When you have a lot of text slides in a presentation, it seems inevitable that some will have more text than will comfortably fit on a slide and some that leave a few lonely-looking lines at the top of the slide.
You can always bump the text size up and down to fit the text to the slide, but it looks less than professional to have the text size jump up and down from slide to slide. Adjusting the spacing between lines of text often looks better.
To adjust the line spacing for a whole block of text, click the text once to get an I-beam insertion cursor, then press the Esc key. This selects the entire text block. Next, choose Format, Line Spacing to open the Line Spacing dialog box. Here, you can make three different spacing adjustments:
You can use the Up or Down arrow to make spacing adjustments or type the value you want directly in the text boxes in the Line Spacing dialog box. And you can make your adjustments in your choice of units, Lines or Points. Click Preview to see the effect of your changes.
Tip in a tip: If you want your slides to look their best and be as legible as possible, avoid decreasing the line spacing too much--for example, don't set it to less than one line.

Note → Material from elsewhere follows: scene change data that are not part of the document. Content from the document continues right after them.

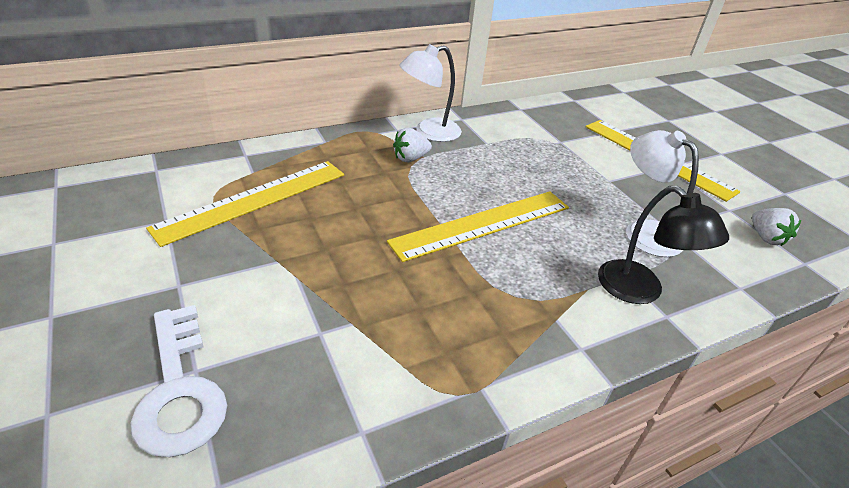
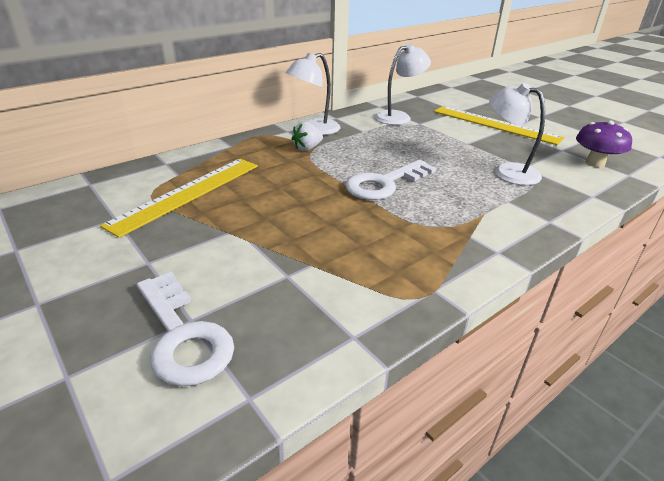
camera: 10 degrees left, 5 degrees down
yellow ruler [387,191,569,262] -> white key [345,160,436,200]
black lamp [598,186,729,304] -> none
white strawberry [752,208,801,246] -> purple mushroom [576,121,632,168]
none -> white lamp [375,43,431,125]

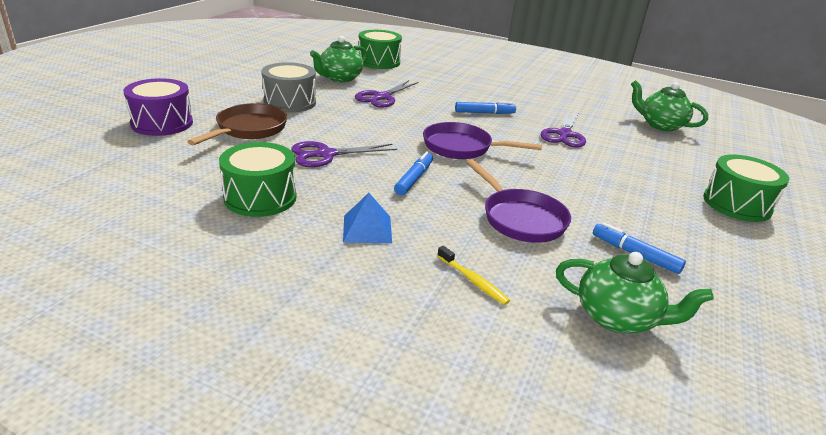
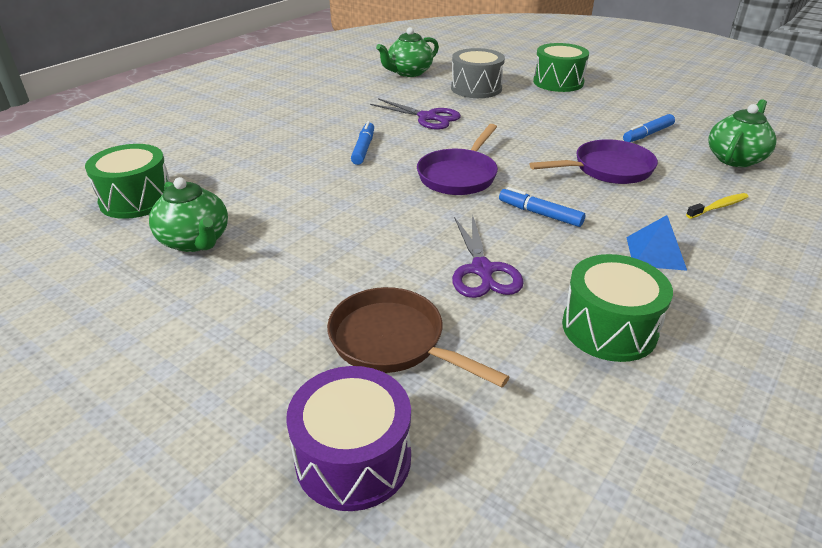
camera: 75 degrees left, 5 degrees up
grey drum [261,62,316,113] -> grey drum moved to [451,48,505,98]
purple scissors [355,80,419,108] -> none

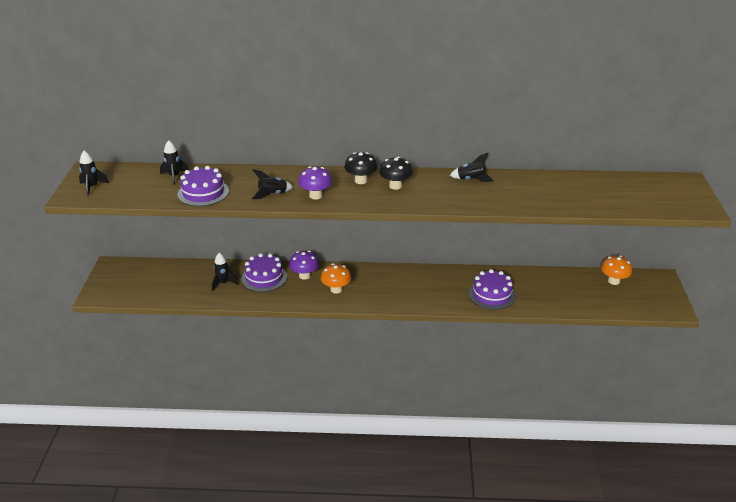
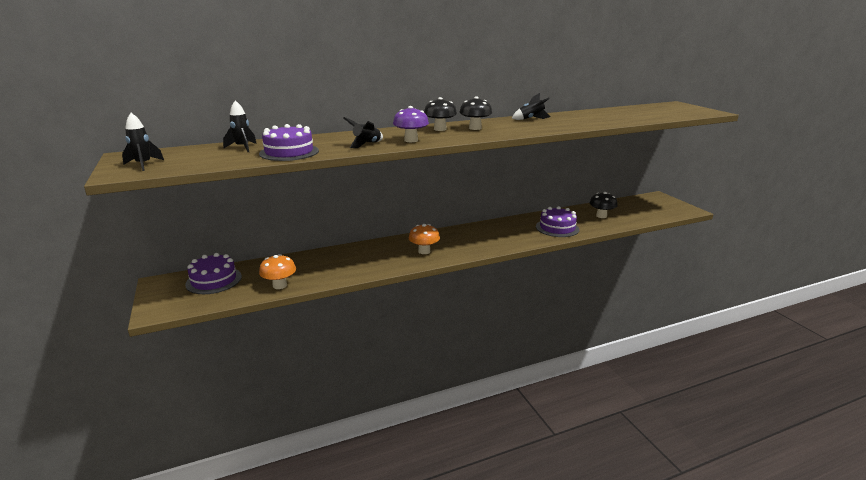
camera: 25 degrees left, 10 degrees down
black rocket [212,253,238,291] -> none
purple cake [241,253,287,292] -> purple cake moved to [185,253,242,294]
purple mushroom [289,251,319,280] -> none
orange mushroom [601,255,632,285] -> orange mushroom moved to [259,254,296,289]
none -> black mushroom [589,192,618,218]

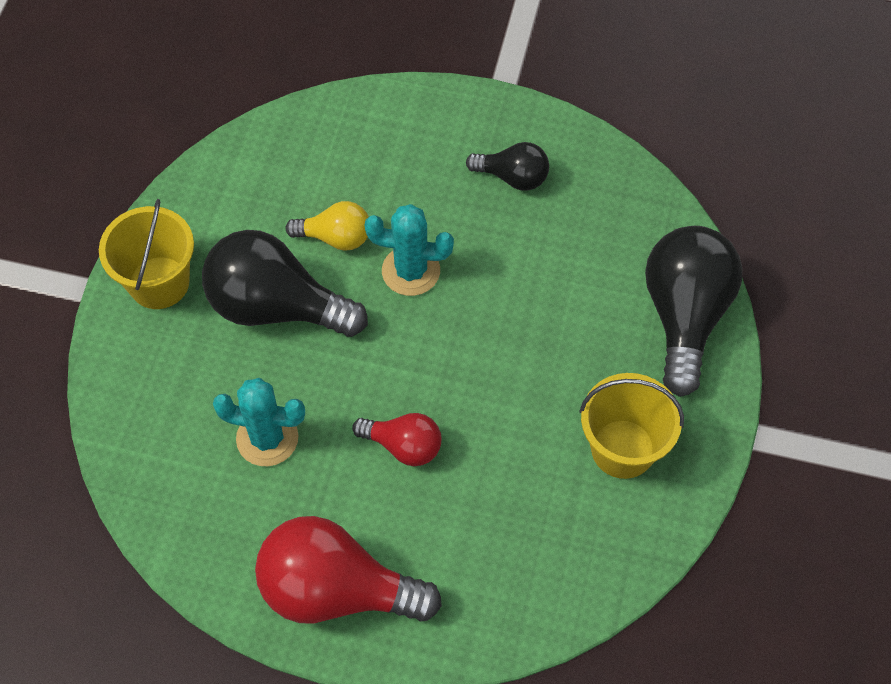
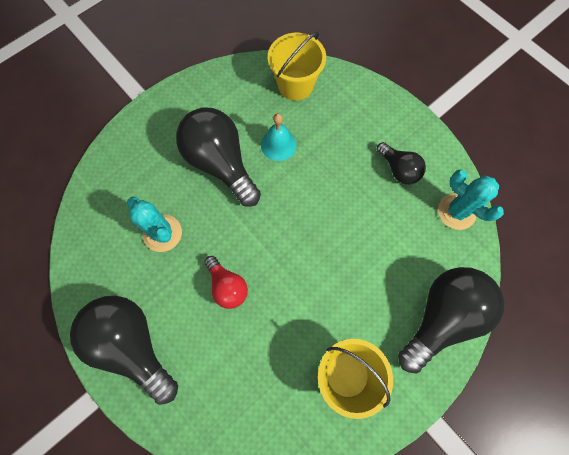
camera: 35 degrees right, 10 degrees up
yellow bucket [99,199,194,309] -> yellow bucket moved to [268,31,326,101]
red light bulb [255,516,442,624] -> black light bulb [70,296,178,405]
yellow light bulb [285,201,369,251] -> turquoise bell [261,113,296,161]
turquoise cactus [365,204,454,296] -> turquoise cactus moved to [438,169,504,230]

Sometimes you need to apply line spacing to some but not all of the lines in a text block. Suppose, for example, that you have first- and second-level bullet points and want the second-level bullets to sit closer to the first-level bullet they
belong with and a little further away from the first-level bullet point that follows. It couldn't be simpler:
For each first-level bullet point in the text you're working with, click the point to get an I-beam text cursor; choose Format, Line Spacing; and increase the Before Paragraph space setting to taste. Don't forget that you can use the Preview button to see the effect your changes will have when you click OK.
By increasing the Before Paragraph setting for each first-level bullet point, you're putting a little more "air" between it and the previous text. So the previous second-level bullet points will appear to "belong to" the first-level bullet point above them and not sit too close to the first-level bullet point that follows.